• ARBEITSAUFTRAG A: Kannst du aus den Datensätzen alles von der Zeile mit „class: Malacostraca“ bis hinunter zur Zeile mit „scientific name: Lamium purpureum“ wortgetreu wiedergeben, beide Zeilen eingeschlossen?

# SMTP Routing für Domains ohne Postfächer



## maverick (25. Sep. 2008)

Hallo,

wir sind ein Kleinstprovider und hosten hier knappe 100 Domains für unsere Kunden. Zur Zeit laufen dafür ein Webserver mit Apache, ein Qmail MTA und ein DNS mit Bind. Da die Konfiguration mittlerweile etwas unübersichtlich geworden ist möchten wir auf ISPConfig wechseln.

Da ein paar unserer Kunden eigene Mailserver betreiben, bieten wir für diese nur Backup MX- und Relayservice an. Das bedeutet, der MX-Record im DNS zeigt auf unseren Server. Auf diesem ist dann eine SMTP-Route konfiguriert, welche alle eingehenden Mails an den MTA des Kunden weiterleitet. Ist der MTA des Kunden nicht erreichbar, werden die Mails für max. 3 Tage in der Queue gehalten und dann an den Absender zurück geschickt.

Bei unseren Tests haben wir keine Möglichkeit gefunden dies in ISPConfig abzubilden. Auch das Einrichten von Transportmaps für Postfix funktioniert nicht, da für jeden Kunden min. eine Mailadresse für die Konfiguration eingerichtet werden muss.

Ist hier jemandem ein Workaround bekannt wie wir das einrichten können oder habe ich nur den richtigen Knopf noch nicht gefunden?

Gruss mav.


----------



## Till (26. Sep. 2008)

Generll ist transport maps der richtige Weg, anders geht es mit Postfix generll nicht und das ist unabhängig von ISPConfig.



> da für jeden Kunden min. eine Mailadresse für die Konfiguration eingerichtet werden muss.


ISPConfig braucht die aber nicht. Wenn Ihr für andere Zwecke ein Postfach barucht, dann müsst Ihr halt nur 2 Routen eintragen. 1. eine Route für dieses eine Postfach zur Auslieferung auf dem lokalen Server und 2. eine Route für den Rest, damit die Mails weiter geleitet werden.


----------



## maverick (26. Sep. 2008)

Hallo Till,

danke für die Antwort. 

Das mit den Transportmaps funktioniert soweit auch wie erwartet, solange kein Benutzer angelegt wird. Für die Verwaltung seines Web muss ich doch für einen Kunden ein Loginaccount (inkl. Mailadresse) erstellen. Diese wird dann in die Virtusertable eingetragen und von Postfix auch abgefragt. 

Sowie nur eine Mailadresse dieser Domain in Virtusertable eingetragen ist verweigert Postfix das Relayen an diese Domain mit ausnahme dieser einen Adresse.

Wenn ich das richtig erkannt habe, aktualisiert ISPConfig die Virtusertable bei jeder Änderung. Es bringt mir also nichts, wenn ich den entsprechenden Eintrag von Hand entferne, da dieser bei einer Änderung wieder automatisch generiert wird.


----------



## Till (26. Sep. 2008)

Du musst einfach nur Mailserver auf external stellen in den Einstellungen des Webs und bei der co-domain.

• ÜBUNGSDATEN:

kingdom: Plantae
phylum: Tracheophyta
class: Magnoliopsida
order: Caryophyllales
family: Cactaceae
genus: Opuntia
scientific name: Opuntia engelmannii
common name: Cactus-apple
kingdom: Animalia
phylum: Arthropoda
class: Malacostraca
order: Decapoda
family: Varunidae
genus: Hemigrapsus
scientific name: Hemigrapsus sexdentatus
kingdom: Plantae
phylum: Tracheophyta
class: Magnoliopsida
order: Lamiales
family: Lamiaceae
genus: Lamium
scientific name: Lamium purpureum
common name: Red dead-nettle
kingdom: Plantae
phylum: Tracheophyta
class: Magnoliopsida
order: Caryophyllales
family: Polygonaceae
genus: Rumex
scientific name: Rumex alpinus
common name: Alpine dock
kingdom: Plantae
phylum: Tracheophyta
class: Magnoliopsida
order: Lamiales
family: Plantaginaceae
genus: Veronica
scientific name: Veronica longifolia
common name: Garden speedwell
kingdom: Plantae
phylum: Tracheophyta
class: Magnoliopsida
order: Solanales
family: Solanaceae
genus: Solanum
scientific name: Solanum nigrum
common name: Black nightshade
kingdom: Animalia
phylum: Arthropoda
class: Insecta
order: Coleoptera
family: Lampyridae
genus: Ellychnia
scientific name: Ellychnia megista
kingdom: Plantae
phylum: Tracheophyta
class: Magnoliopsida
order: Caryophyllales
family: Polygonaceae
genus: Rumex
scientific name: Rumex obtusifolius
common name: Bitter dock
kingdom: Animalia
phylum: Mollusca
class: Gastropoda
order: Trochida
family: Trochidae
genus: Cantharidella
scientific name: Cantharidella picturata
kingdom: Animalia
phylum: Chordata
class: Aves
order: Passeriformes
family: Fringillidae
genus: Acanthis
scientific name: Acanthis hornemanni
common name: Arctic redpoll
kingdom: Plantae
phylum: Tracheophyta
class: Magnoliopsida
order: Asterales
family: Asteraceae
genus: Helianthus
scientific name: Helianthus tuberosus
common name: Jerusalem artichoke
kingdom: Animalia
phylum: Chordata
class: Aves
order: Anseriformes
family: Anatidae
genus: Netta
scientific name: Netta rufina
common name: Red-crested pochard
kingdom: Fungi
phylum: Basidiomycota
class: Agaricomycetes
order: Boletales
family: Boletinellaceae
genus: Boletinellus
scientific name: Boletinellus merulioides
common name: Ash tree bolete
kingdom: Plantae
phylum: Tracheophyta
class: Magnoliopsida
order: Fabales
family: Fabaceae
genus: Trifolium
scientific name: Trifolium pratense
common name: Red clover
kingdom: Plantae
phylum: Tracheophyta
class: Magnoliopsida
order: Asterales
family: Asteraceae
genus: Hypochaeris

• ARBEITSAUFTRAG B:
Beantworte kurz diese Fragen zum Forenthread:
(i) Wie viele Domains hostet der Kleinstprovider für seine Kunden?
(ii) Wie lange werden Mails höchstens in der Queue gehalten, wenn der MTA des Kunden nicht erreichbar ist?
(iii) Auf welche Einstellung soll der Mailserver laut der letzten Antwort in den Einstellungen des Webs und bei der Co-Domain gestellt werden?

• FERTIGE ANTWORT A:
class: Malacostraca
order: Decapoda
family: Varunidae
genus: Hemigrapsus
scientific name: Hemigrapsus sexdentatus
kingdom: Plantae
phylum: Tracheophyta
class: Magnoliopsida
order: Lamiales
family: Lamiaceae
genus: Lamium
scientific name: Lamium purpureum

• FERTIGE ANTWORT B:
(i) Knapp 100 Domains.
(ii) Maximal 3 Tage.
(iii) Auf „external“.